For a POST request, we generally need to add some parameters to it. Then the most basic parameter passing method can make use of the parameter data.

Import requests

Formdata = {

"type": "AUTO"

"I": "i love python"

"doctype": "json"

"xmlVersion": "1.8"

"keyfrom": "fanyi.web"

"ue": "UTF-8"

"action": "FY_BY_ENTER"

"typoResult": "true"

}

Url = "http://fanyi.youdao.com/translate?smartresult=dict&smartresult=rule&smartresult=ugc&sessionFrom=null"

Headers= {"User-Agent": "Mozilla/5.0 (Windows NT 10.0; WOW64) AppleWebKit/537.36 (KHTML, like Gecko) Chrome/51.0.2704.103 Safari/537.36"}

Response = requests.post (url, data = formdata, headers = headers)

Print response.text

# if it is a json file, it can be displayed directly

Print response.json ()

Proxy (proxies parameter)

If you need to use a proxy, you can configure a single request by providing a proxies parameter for any request method:

Import requests

# choose different agents according to the type of protocol

Proxies = {

"http": "http://12.34.56.79:9527","

"https": "http://12.34.56.79:9527","

}

Response = requests.get ("http://www.baidu.com", proxies = proxies)

Print response.text

You can also configure the agent through the local environment variables HTTP_PROXY and HTTPS_PROXY:

Export HTTP_PROXY= "http://12.34.56.79:9527"

Export HTTPS_PROXY= "https://12.34.56.79:9527"

Private agent authentication (specific format) and Web client authentication (auth parameter)

Urllib2's approach here is complicated, and requests only needs one step:

Private agent

Import requests

# if the agent needs to use HTTP Basic Auth, you can use the following format:

Proxy = {"http": "mr_mao_hacker:sffqry9r@61.158.163.130:16816"}

Response = requests.get ("http://www.baidu.com", proxies = proxy)

Print response.text

Web client authentication

For Web client verification, you need to add auth = (account name, password)

Import requests

Auth= ('test',' 123456')

Response = requests.get ('http://192.168.199.107', auth = auth)

Print response.text

Cookies and Sission

If a response contains cookie, then we can use the cookies parameter to get:

Import requests

Response = requests.get ("http://www.baidu.com/")

# return CookieJar object:

Cookiejar = response.cookies

# convert CookieJar into a dictionary:

Cookiedict = requests.utils.dict_from_cookiejar (cookiejar)

Print cookiejar

Print cookiedict

Running result:

{'BDORZ':' 27315'}

Sission

In requests, the session object is a very common object that represents a user session: from the client browser connecting to the server, to the client browser disconnecting from the server.

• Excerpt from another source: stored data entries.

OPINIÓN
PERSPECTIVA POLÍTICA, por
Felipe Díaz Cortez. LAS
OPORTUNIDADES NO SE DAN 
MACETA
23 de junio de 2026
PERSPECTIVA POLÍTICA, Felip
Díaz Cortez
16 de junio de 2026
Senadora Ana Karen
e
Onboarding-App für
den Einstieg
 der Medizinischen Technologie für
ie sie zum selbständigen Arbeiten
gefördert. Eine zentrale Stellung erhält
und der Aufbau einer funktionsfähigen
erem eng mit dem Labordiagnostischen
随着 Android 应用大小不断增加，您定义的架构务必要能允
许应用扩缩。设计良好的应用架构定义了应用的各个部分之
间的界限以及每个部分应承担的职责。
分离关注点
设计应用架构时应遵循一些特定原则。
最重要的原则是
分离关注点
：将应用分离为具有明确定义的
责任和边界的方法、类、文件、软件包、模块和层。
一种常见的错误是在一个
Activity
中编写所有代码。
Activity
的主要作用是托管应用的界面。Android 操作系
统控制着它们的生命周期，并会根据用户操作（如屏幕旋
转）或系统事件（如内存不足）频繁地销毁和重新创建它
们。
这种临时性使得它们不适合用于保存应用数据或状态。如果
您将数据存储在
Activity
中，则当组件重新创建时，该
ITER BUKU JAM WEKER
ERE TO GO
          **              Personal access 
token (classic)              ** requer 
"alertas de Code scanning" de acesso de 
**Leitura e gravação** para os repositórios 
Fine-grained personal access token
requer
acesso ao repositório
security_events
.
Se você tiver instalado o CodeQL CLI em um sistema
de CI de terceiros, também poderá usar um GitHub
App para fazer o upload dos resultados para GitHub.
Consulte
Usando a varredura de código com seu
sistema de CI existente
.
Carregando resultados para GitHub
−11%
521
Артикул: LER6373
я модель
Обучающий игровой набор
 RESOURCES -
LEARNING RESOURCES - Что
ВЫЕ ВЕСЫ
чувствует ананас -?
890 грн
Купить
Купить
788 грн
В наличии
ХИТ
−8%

Conversations allow us to maintain certain parameters across requests, such as maintaining cookie between all requests made by the same Session instance.

Realize the login of Renren

Import requests

# 1. Create a session object to save cookie values

Ssion = requests.session ()

# 2. Dealing with headers

Headers = {"User-Agent": "Mozilla/5.0 (Windows NT 10.0; Win64; x64) AppleWebKit/537.36 (KHTML, like Gecko) Chrome/54.0.2840.99 Safari/537.36"}

# 3. User name and password required for login

Data = {"email": "mr_mao_hacker@163.com", "password": "alarmchime"}

# 4. Send a request with a user name and password, get the cookie value after login, and save it in ssion

Ssion.post ("http://www.renren.com/PLogin.do", data = data)

# 5. Ssion contains the cookie value after the user logs in, and you can directly access those pages that can only be accessed after login.

Response = ssion.get ("http://www.renren.com/410043129/profile")

# 6. Print response content

Print response.text

Process HTTPS request SSL certificate verification

Requests can also validate SSL certificates for HTTPS requests:

To check the SSL certificate of a host, you can use the verify parameter (or not write)

Import requests

Response = requests.get ("https://www.baidu.com/", verify=True)

# you can also omit it.

# response = requests.get ("https://www.baidu.com/")

Print r.text

Welcome to subscribe "Shulou Technology Information " to get latest news, interesting things and hot topics in the IT industry, and controls the hottest and latest Internet news, technology news and IT industry trends.

*The comments in the above article only represent the author's personal views and do not represent the views and positions of this website. If you have more insights, please feel free to contribute and share.